**Data extracts**
☆ ☆ ☆ ☆ ☆

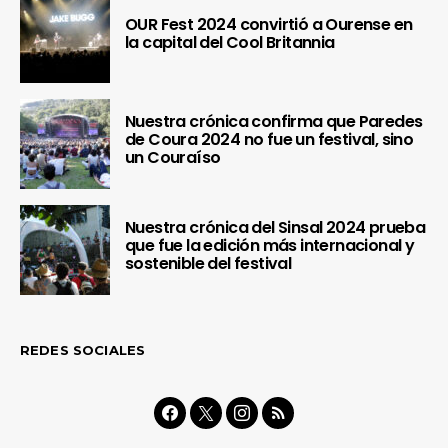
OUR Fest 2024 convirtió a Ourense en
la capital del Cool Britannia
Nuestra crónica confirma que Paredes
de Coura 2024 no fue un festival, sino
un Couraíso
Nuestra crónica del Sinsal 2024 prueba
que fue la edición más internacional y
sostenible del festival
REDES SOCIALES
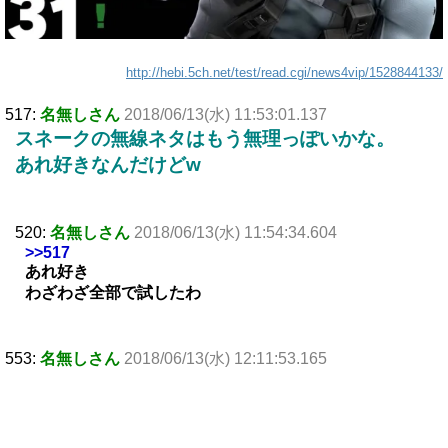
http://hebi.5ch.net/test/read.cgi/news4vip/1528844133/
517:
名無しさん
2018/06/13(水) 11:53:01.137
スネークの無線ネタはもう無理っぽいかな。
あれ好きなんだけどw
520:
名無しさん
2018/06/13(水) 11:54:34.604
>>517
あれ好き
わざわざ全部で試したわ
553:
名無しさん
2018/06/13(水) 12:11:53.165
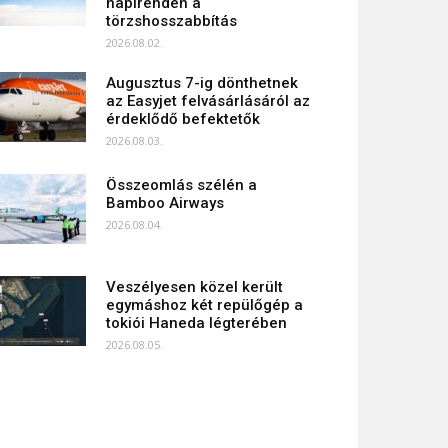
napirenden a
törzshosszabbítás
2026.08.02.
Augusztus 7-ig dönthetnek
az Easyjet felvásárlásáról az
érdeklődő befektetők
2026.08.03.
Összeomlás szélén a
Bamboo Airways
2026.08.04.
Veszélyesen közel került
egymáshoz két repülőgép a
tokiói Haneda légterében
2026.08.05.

☆ ☆ ☆ ☆ ☆

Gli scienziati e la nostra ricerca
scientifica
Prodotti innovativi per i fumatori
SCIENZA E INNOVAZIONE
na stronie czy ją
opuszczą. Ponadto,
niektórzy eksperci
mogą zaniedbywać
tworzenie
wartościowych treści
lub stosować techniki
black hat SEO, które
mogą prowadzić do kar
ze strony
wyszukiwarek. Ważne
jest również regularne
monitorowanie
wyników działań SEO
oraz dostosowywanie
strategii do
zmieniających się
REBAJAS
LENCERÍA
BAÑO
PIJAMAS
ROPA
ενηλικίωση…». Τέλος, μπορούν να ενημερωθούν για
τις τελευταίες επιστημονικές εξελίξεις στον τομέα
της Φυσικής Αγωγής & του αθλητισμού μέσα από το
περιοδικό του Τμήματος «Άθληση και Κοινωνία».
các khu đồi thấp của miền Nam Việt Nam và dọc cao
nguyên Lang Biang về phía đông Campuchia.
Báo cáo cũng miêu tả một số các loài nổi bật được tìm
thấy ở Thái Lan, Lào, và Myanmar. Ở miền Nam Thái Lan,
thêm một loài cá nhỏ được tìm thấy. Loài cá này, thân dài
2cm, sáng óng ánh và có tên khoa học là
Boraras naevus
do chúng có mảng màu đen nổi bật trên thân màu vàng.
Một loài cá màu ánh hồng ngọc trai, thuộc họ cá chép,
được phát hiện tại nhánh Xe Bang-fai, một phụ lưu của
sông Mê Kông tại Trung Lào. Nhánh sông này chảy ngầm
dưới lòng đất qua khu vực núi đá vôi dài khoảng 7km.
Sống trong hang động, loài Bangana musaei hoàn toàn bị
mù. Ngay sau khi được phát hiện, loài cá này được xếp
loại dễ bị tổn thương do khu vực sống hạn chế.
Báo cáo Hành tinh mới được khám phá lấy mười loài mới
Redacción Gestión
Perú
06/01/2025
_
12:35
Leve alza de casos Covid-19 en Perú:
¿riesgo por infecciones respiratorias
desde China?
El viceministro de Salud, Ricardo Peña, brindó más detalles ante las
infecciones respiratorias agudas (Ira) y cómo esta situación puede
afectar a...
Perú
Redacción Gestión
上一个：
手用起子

☆ ☆ ☆ ☆ ☆

**Task to carry out**
Above are the records; from them, give again exactly the lines from the one containing "napirenden a" to the one containing "2026.08.05.", both lines included, and nothing more.

**Reply to the exercise**
napirenden a
törzshosszabbítás
2026.08.02.
Augusztus 7-ig dönthetnek
az Easyjet felvásárlásáról az
érdeklődő befektetők
2026.08.03.
Összeomlás szélén a
Bamboo Airways
2026.08.04.
Veszélyesen közel került
egymáshoz két repülőgép a
tokiói Haneda légterében
2026.08.05.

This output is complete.